Paxful Holdings Inc., die einst für den Betrieb einer großen Peer-to-Peer-Krypto-Handelsplattform bekannt war, hat vor einem US-Bundesgericht gestanden, weil sie eine Rolle bei der Ermöglichung illegaler Aktivitäten gespielt hat. Das Geständnis wurde am 10. Dezember 2025 im Eastern District of California eingereicht, nach einer langen Untersuchung durch das US-Justizministerium und andere Regulierungsbehörden.
Staatsanwälte sagten, Paxful habe es erlaubt, seine Plattform für Geldwäsche, Betrug und zahlungsbezogene Prostitution zu nutzen. Im Rahmen des Vergleichs wird das Unternehmen eine Strafzahlung in Höhe von $4 Millionen leisten. Obwohl die bundesweiten Richtlinien eine Strafe über $112 Millionen nahelegten, reduzierten die Beamten den Betrag nach Überprüfung der Finanzen des Unternehmens. Das Gericht hat eine Verurteilung für den 10. Februar 2026 terminiert.
Zwischen 2017 und 2019 verarbeitete Paxful mehr als 26,7 Millionen Krypto-Transaktionen im Wert von fast $3 Milliarden. Während dieser Zeit generierte die Plattform etwa $29 Millionen an Einnahmen. Regulierungsbehörden sagten jedoch, Paxful habe es versäumt, grundlegende Compliance-Systeme einzuführen.
Laut Gerichtsakten zog das Unternehmen schlechte Akteure an, indem es begrenzte Identitätsprüfungen und schwache Anti-Geldwäsche-Kontrollen förderte. Infolgedessen nutzten Kriminelle die Plattform für eine Vielzahl von Schemen, darunter:
Ein Fall hob etwa $17 Millionen Bitcoin hervor, die mit Backpage und ähnlichen Websites in Verbindung stehen.
Das Schuldeingeständnis betrifft drei Bundesdelikte. Dazu gehören der Betrieb eines nicht lizenzierten Geldtransmissionsgeschäfts, das Versäumnis, ein effektives AML-Programm aufrechtzuerhalten, und die Verschwörung zur Förderung illegaler Prostitution durch den zwischenstaatlichen Handel. Die Staatsanwälte sagten auch, Paxful habe klare Warnzeichen ignoriert und es versäumt, die erforderlichen Verdachtsmeldungen einzureichen.

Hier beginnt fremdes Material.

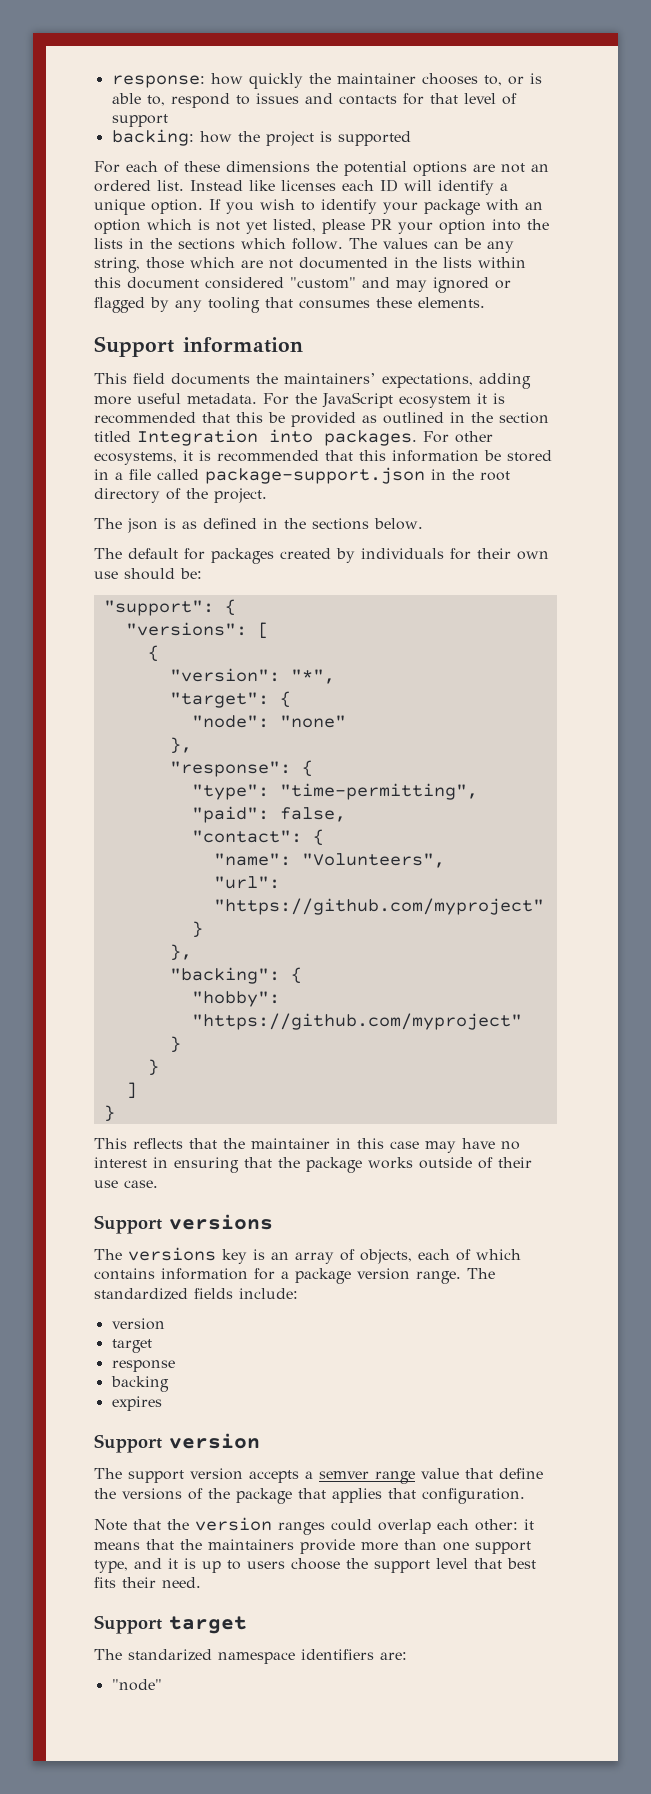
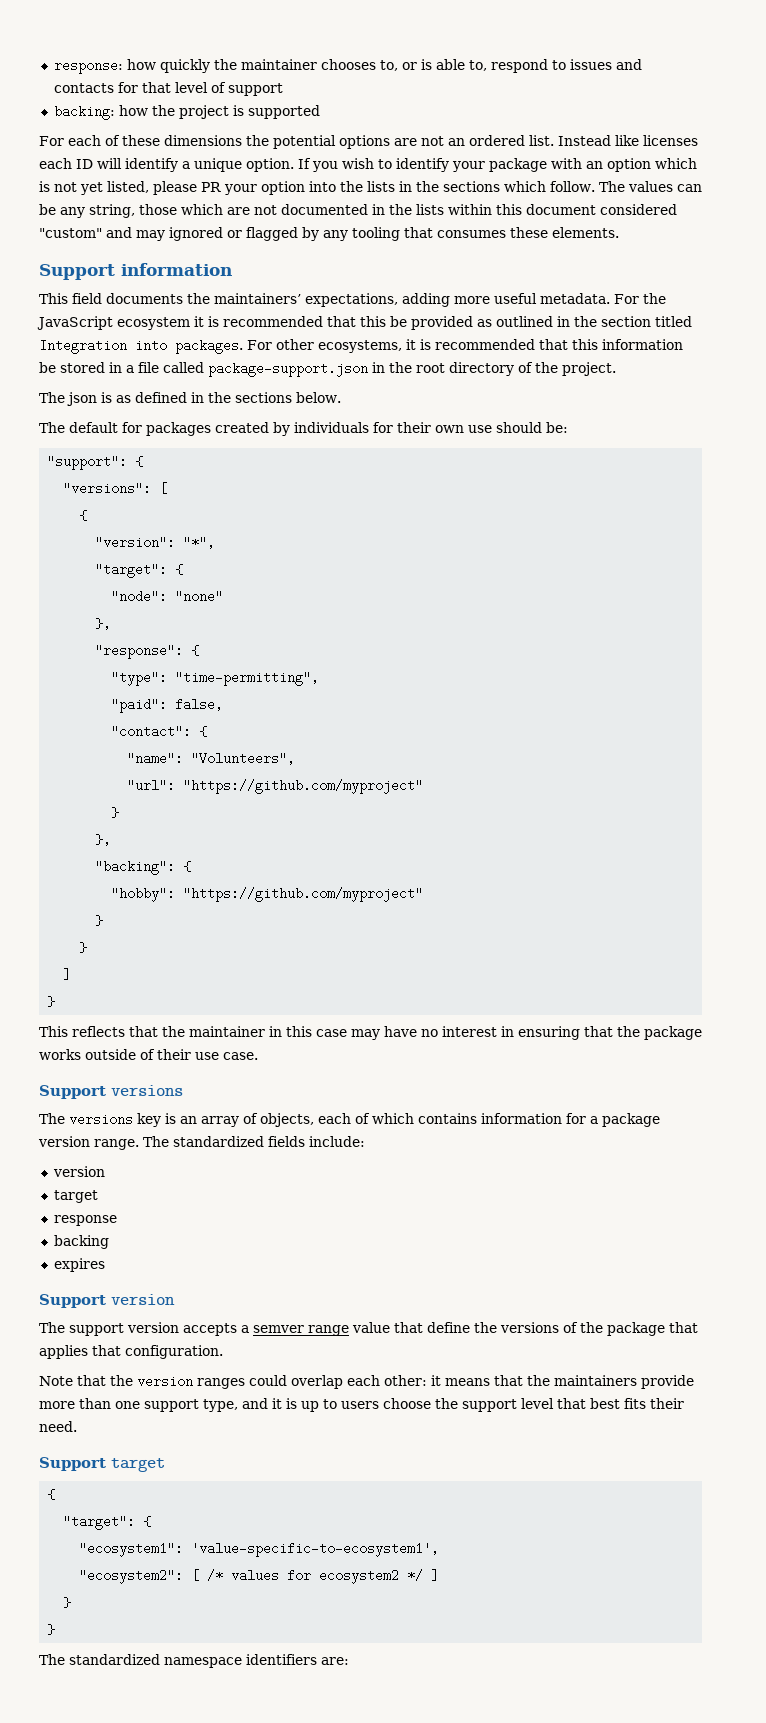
[94,1649,212,1661] // The standarized -> [47,1489,56,1500] [63,1515,152,1530] [79,1542,440,1557] [79,1569,440,1584] [63,1597,72,1608] [47,1624,56,1635] [39,1654,160,1665] // { // "target": { // "ecosystem1": 'value-specific-to-ecosystem1', // "ecosystem2": [ /* values for ecosystem2 */ ] // } // } // The standardized
[111,1679,162,1691] // "node" -> (349, 1661) none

Darüber hinaus haben bereits frühere Paxful-Führungskräfte, darunter Mitbegründer Artur Schaback, in verwandten Fällen gestanden. Beamte des DOJ betonten, dass Krypto-Plattformen die Verantwortung nicht durch den Schutz der Privatsphäre der Nutzer umgehen können.
Während US-Regulierungsbehörden die Aufsicht verschärfen, dient der Fall Paxful als klares Warnsignal. Krypto-Unternehmen, die Compliance-Regeln ignorieren, könnten auch Jahre später mit ernsthaften Konsequenzen konfrontiert werden.